The second film was only four minutes long and made from moth wings, flower petals, and blades of grass pressed between strips of splicing tape. “As a moth might see from birth to death
if black were white,” Brakhage explained.

It was one thing to record moths in their nocturnal flutters; it was quite another to make the translucence of their wings the basis of the glow on the screen. Here matter transcended metaphor, transcended even cinematic montage and, in casting an opalescent death frolic, educed something fundamental about nature and art.

The next film was pure night interrupted only by widely separated strokes of lightning. Suddenly a syncopated double-star appeared, as if to remind us that our life takes place in a burst of radiance on a strange world under inexplicable circumstances—then a single unearthly cry: the slowed-down recording of a child being born (this was the only sound in any of the films).
Fire of Waters,
its maker called it—fire of the light of which we are made, waters of the birth canal in which we are washed ashore.

Schuy was thoroughly won over. As Brakhage stayed in the front answering questions, my friend remained long after I got sleepy and returned to Phi Psi. The next day at lunch he summarized his take:

“We’re completely enslaved by these advertising images, all the crap we’re supposed to be—so that we can look like soapsuds men, so that girls will like us, so that we can get jobs. He’s outside of that, so he’s able to make his own things—and without the derivative academic language of Marx and his buddies.”

In truth, there was no resemblance between the life Brakhage presented and that of my teachers and parents. They came from two different civilizations, two different solar systems.
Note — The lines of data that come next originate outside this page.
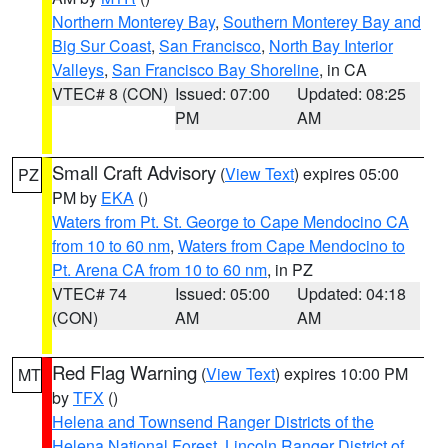
Northern Monterey Bay
,
Southern Monterey Bay and
Big Sur Coast
,
San Francisco
,
North Bay Interior
Valleys
,
San Francisco Bay Shoreline
, in CA
VTEC# 8 (CON)
Issued: 07:00
Updated: 08:25
PM
AM
Small Craft Advisory
(
View Text
) expires 05:00
PZ
PM by
EKA
()
Waters from Pt. St. George to Cape Mendocino CA
from 10 to 60 nm
,
Waters from Cape Mendocino to
Pt. Arena CA from 10 to 60 nm
, in PZ
VTEC# 74
Issued: 05:00
Updated: 04:18
(CON)
AM
AM
Red Flag Warning
(
View Text
) expires 10:00 PM
MT
by
TFX
()
Helena and Townsend Ranger Districts of the
Helena National Forest
,
Lincoln Ranger District of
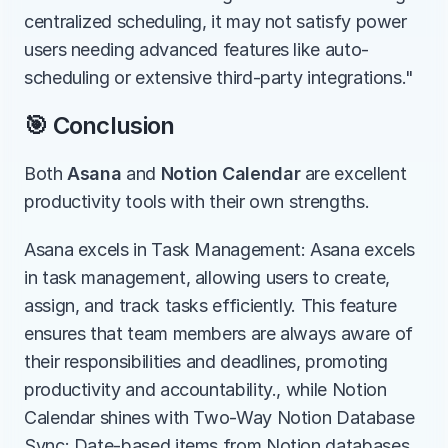
centralized scheduling, it may not satisfy power 
users needing advanced features like auto-
scheduling or extensive third-party integrations."
🎯 Conclusion
Both 
Asana
 and 
Notion Calendar
 are excellent 
productivity tools with their own strengths.
Asana excels in Task Management: Asana excels 
in task management, allowing users to create, 
assign, and track tasks efficiently. This feature 
ensures that team members are always aware of 
their responsibilities and deadlines, promoting 
productivity and accountability., while Notion 
Calendar shines with Two-Way Notion Database 
Sync: Date-based items from Notion databases 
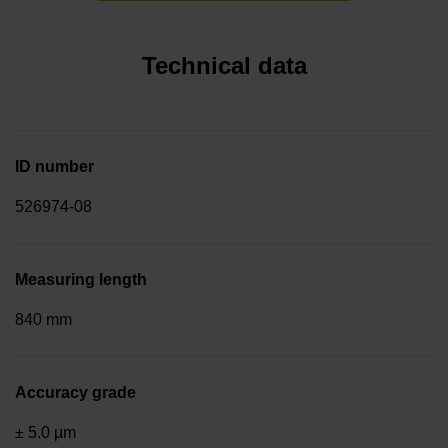
Technical data
ID number
526974-08
Measuring length
840 mm
Accuracy grade
± 5.0 µm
And his, oddly, was the more familiar to me.

Frustrated at having missed such an event, Lindy hatched a plan on the phone. Upon hearing that Brakhage lived in the mountains outside Denver, she proposed maybe I could come visit her at Christmas and we’d go find where he lived. An inventive and daring strategy, it seemed to assure a future for us too!

Later that week she and Schuy joined my Abnormal Psych class at the movie
David and Lisa.
Lisa was a mute, schizophrenic girl-child, darkly beautiful; David was an uptight compulsive teenager, obsessed with clocks and death, phobic about being touched. They
were residents of the same mental hospital and, gradually through the story, drew each other out. At first she talked only in rhyme, saying things like, “Hello, kiddo” and “Today I’m low, low; so, David, go, go, go.” In the culminative scene, as she unexpectedly breaks her rhymes, he approaches her, hand extended, desperate for connection, asking her to take it … and she lays her fingers gently across his and clasps them.